STORED DATA:
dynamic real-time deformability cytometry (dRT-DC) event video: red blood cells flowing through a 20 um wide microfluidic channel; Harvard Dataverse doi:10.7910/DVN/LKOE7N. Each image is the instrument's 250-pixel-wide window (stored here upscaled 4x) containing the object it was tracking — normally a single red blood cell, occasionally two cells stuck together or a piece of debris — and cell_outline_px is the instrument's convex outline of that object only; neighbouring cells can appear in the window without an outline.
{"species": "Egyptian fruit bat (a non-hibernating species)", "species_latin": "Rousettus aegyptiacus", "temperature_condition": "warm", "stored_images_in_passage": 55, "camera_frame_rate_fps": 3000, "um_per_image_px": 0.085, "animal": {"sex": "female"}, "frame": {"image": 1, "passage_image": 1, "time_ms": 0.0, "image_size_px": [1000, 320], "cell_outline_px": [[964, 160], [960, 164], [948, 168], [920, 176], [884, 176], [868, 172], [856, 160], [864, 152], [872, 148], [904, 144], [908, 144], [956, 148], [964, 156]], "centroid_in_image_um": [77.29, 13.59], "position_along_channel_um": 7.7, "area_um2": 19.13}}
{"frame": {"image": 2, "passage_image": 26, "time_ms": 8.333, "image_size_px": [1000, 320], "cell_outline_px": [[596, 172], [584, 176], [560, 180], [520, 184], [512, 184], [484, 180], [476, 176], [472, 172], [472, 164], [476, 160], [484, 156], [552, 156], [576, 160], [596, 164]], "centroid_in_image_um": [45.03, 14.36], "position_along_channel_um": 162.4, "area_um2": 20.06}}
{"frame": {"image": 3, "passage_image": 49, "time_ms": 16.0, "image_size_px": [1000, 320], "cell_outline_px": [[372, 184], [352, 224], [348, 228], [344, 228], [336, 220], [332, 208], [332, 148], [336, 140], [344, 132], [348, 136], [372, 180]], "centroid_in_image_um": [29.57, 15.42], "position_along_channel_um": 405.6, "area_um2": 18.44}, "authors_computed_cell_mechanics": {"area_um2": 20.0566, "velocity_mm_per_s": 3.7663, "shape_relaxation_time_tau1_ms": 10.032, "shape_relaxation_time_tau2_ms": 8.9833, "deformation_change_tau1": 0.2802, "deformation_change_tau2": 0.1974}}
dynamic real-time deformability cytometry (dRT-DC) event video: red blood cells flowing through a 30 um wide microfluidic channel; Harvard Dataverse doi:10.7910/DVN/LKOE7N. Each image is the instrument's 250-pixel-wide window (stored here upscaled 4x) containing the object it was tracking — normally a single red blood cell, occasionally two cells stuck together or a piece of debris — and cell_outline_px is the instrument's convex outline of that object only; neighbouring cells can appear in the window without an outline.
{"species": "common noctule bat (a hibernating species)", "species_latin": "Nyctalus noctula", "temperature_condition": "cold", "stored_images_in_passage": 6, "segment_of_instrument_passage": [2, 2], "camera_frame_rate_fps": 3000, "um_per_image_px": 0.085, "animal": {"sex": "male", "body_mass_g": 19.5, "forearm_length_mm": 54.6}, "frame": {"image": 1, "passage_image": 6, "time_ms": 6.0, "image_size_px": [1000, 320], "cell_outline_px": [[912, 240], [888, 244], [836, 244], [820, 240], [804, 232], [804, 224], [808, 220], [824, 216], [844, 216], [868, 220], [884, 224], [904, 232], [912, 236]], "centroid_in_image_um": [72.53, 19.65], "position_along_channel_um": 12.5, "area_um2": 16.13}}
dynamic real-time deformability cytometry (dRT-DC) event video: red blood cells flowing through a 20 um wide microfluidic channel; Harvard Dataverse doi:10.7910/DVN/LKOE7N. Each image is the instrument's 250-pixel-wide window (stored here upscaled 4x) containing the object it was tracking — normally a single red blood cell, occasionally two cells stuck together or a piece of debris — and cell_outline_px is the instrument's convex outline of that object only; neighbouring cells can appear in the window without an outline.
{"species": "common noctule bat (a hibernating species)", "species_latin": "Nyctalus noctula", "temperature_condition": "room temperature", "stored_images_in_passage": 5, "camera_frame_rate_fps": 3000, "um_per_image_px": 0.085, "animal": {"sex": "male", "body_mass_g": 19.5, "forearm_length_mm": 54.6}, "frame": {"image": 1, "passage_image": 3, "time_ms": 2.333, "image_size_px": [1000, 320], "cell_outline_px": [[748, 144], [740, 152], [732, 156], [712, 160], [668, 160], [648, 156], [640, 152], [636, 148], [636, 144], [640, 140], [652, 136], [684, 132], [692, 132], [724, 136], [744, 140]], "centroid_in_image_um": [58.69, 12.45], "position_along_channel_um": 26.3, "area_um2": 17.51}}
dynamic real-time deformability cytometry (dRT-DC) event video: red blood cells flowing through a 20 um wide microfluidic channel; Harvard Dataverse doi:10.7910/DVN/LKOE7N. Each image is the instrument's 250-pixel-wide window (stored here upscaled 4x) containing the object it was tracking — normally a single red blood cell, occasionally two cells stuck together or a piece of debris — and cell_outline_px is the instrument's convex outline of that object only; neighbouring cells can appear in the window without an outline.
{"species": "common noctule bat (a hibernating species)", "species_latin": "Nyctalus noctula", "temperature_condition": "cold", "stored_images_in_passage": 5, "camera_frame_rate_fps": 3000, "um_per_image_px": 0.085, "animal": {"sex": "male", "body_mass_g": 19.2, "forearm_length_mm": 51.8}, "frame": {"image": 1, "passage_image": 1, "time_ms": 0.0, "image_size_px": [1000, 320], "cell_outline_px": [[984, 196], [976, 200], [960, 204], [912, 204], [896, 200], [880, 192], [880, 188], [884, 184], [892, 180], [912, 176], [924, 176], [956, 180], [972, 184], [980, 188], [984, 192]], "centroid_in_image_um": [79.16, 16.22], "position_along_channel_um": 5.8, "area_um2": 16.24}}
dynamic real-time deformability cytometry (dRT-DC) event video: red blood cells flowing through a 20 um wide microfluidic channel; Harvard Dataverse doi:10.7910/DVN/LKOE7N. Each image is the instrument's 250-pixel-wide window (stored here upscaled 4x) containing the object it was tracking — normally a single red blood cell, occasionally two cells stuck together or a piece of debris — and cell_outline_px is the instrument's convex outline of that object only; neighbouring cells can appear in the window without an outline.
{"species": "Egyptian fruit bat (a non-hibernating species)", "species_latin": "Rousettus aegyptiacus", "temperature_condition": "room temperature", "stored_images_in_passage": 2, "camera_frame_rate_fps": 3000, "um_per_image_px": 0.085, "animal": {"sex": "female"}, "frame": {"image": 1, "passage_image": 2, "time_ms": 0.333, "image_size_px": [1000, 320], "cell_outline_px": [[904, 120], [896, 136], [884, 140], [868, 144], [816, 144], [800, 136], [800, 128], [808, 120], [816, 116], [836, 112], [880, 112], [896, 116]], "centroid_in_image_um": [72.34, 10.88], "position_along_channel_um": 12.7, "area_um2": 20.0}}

DO THIS:
Transcribe every entry word for word.

ANSWER TO THE PROBLEM:
dynamic real-time deformability cytometry (dRT-DC) event video: red blood cells flowing through a 20 um wide microfluidic channel; Harvard Dataverse doi:10.7910/DVN/LKOE7N. Each image is the instrument's 250-pixel-wide window (stored here upscaled 4x) containing the object it was tracking — normally a single red blood cell, occasionally two cells stuck together or a piece of debris — and cell_outline_px is the instrument's convex outline of that object only; neighbouring cells can appear in the window without an outline.
{"species": "Egyptian fruit bat (a non-hibernating species)", "species_latin": "Rousettus aegyptiacus", "temperature_condition": "warm", "stored_images_in_passage": 55, "camera_frame_rate_fps": 3000, "um_per_image_px": 0.085, "animal": {"sex": "female"}, "frame": {"image": 1, "passage_image": 1, "time_ms": 0.0, "image_size_px": [1000, 320], "cell_outline_px": [[964, 160], [960, 164], [948, 168], [920, 176], [884, 176], [868, 172], [856, 160], [864, 152], [872, 148], [904, 144], [908, 144], [956, 148], [964, 156]], "centroid_in_image_um": [77.29, 13.59], "position_along_channel_um": 7.7, "area_um2": 19.13}}
{"frame": {"image": 2, "passage_image": 26, "time_ms": 8.333, "image_size_px": [1000, 320], "cell_outline_px": [[596, 172], [584, 176], [560, 180], [520, 184], [512, 184], [484, 180], [476, 176], [472, 172], [472, 164], [476, 160], [484, 156], [552, 156], [576, 160], [596, 164]], "centroid_in_image_um": [45.03, 14.36], "position_along_channel_um": 162.4, "area_um2": 20.06}}
{"frame": {"image": 3, "passage_image": 49, "time_ms": 16.0, "image_size_px": [1000, 320], "cell_outline_px": [[372, 184], [352, 224], [348, 228], [344, 228], [336, 220], [332, 208], [332, 148], [336, 140], [344, 132], [348, 136], [372, 180]], "centroid_in_image_um": [29.57, 15.42], "position_along_channel_um": 405.6, "area_um2": 18.44}, "authors_computed_cell_mechanics": {"area_um2": 20.0566, "velocity_mm_per_s": 3.7663, "shape_relaxation_time_tau1_ms": 10.032, "shape_relaxation_time_tau2_ms": 8.9833, "deformation_change_tau1": 0.2802, "deformation_change_tau2": 0.1974}}
dynamic real-time deformability cytometry (dRT-DC) event video: red blood cells flowing through a 30 um wide microfluidic channel; Harvard Dataverse doi:10.7910/DVN/LKOE7N. Each image is the instrument's 250-pixel-wide window (stored here upscaled 4x) containing the object it was tracking — normally a single red blood cell, occasionally two cells stuck together or a piece of debris — and cell_outline_px is the instrument's convex outline of that object only; neighbouring cells can appear in the window without an outline.
{"species": "common noctule bat (a hibernating species)", "species_latin": "Nyctalus noctula", "temperature_condition": "cold", "stored_images_in_passage": 6, "segment_of_instrument_passage": [2, 2], "camera_frame_rate_fps": 3000, "um_per_image_px": 0.085, "animal": {"sex": "male", "body_mass_g": 19.5, "forearm_length_mm": 54.6}, "frame": {"image": 1, "passage_image": 6, "time_ms": 6.0, "image_size_px": [1000, 320], "cell_outline_px": [[912, 240], [888, 244], [836, 244], [820, 240], [804, 232], [804, 224], [808, 220], [824, 216], [844, 216], [868, 220], [884, 224], [904, 232], [912, 236]], "centroid_in_image_um": [72.53, 19.65], "position_along_channel_um": 12.5, "area_um2": 16.13}}
dynamic real-time deformability cytometry (dRT-DC) event video: red blood cells flowing through a 20 um wide microfluidic channel; Harvard Dataverse doi:10.7910/DVN/LKOE7N. Each image is the instrument's 250-pixel-wide window (stored here upscaled 4x) containing the object it was tracking — normally a single red blood cell, occasionally two cells stuck together or a piece of debris — and cell_outline_px is the instrument's convex outline of that object only; neighbouring cells can appear in the window without an outline.
{"species": "common noctule bat (a hibernating species)", "species_latin": "Nyctalus noctula", "temperature_condition": "room temperature", "stored_images_in_passage": 5, "camera_frame_rate_fps": 3000, "um_per_image_px": 0.085, "animal": {"sex": "male", "body_mass_g": 19.5, "forearm_length_mm": 54.6}, "frame": {"image": 1, "passage_image": 3, "time_ms": 2.333, "image_size_px": [1000, 320], "cell_outline_px": [[748, 144], [740, 152], [732, 156], [712, 160], [668, 160], [648, 156], [640, 152], [636, 148], [636, 144], [640, 140], [652, 136], [684, 132], [692, 132], [724, 136], [744, 140]], "centroid_in_image_um": [58.69, 12.45], "position_along_channel_um": 26.3, "area_um2": 17.51}}
dynamic real-time deformability cytometry (dRT-DC) event video: red blood cells flowing through a 20 um wide microfluidic channel; Harvard Dataverse doi:10.7910/DVN/LKOE7N. Each image is the instrument's 250-pixel-wide window (stored here upscaled 4x) containing the object it was tracking — normally a single red blood cell, occasionally two cells stuck together or a piece of debris — and cell_outline_px is the instrument's convex outline of that object only; neighbouring cells can appear in the window without an outline.
{"species": "common noctule bat (a hibernating species)", "species_latin": "Nyctalus noctula", "temperature_condition": "cold", "stored_images_in_passage": 5, "camera_frame_rate_fps": 3000, "um_per_image_px": 0.085, "animal": {"sex": "male", "body_mass_g": 19.2, "forearm_length_mm": 51.8}, "frame": {"image": 1, "passage_image": 1, "time_ms": 0.0, "image_size_px": [1000, 320], "cell_outline_px": [[984, 196], [976, 200], [960, 204], [912, 204], [896, 200], [880, 192], [880, 188], [884, 184], [892, 180], [912, 176], [924, 176], [956, 180], [972, 184], [980, 188], [984, 192]], "centroid_in_image_um": [79.16, 16.22], "position_along_channel_um": 5.8, "area_um2": 16.24}}
dynamic real-time deformability cytometry (dRT-DC) event video: red blood cells flowing through a 20 um wide microfluidic channel; Harvard Dataverse doi:10.7910/DVN/LKOE7N. Each image is the instrument's 250-pixel-wide window (stored here upscaled 4x) containing the object it was tracking — normally a single red blood cell, occasionally two cells stuck together or a piece of debris — and cell_outline_px is the instrument's convex outline of that object only; neighbouring cells can appear in the window without an outline.
{"species": "Egyptian fruit bat (a non-hibernating species)", "species_latin": "Rousettus aegyptiacus", "temperature_condition": "room temperature", "stored_images_in_passage": 2, "camera_frame_rate_fps": 3000, "um_per_image_px": 0.085, "animal": {"sex": "female"}, "frame": {"image": 1, "passage_image": 2, "time_ms": 0.333, "image_size_px": [1000, 320], "cell_outline_px": [[904, 120], [896, 136], [884, 140], [868, 144], [816, 144], [800, 136], [800, 128], [808, 120], [816, 116], [836, 112], [880, 112], [896, 116]], "centroid_in_image_um": [72.34, 10.88], "position_along_channel_um": 12.7, "area_um2": 20.0}}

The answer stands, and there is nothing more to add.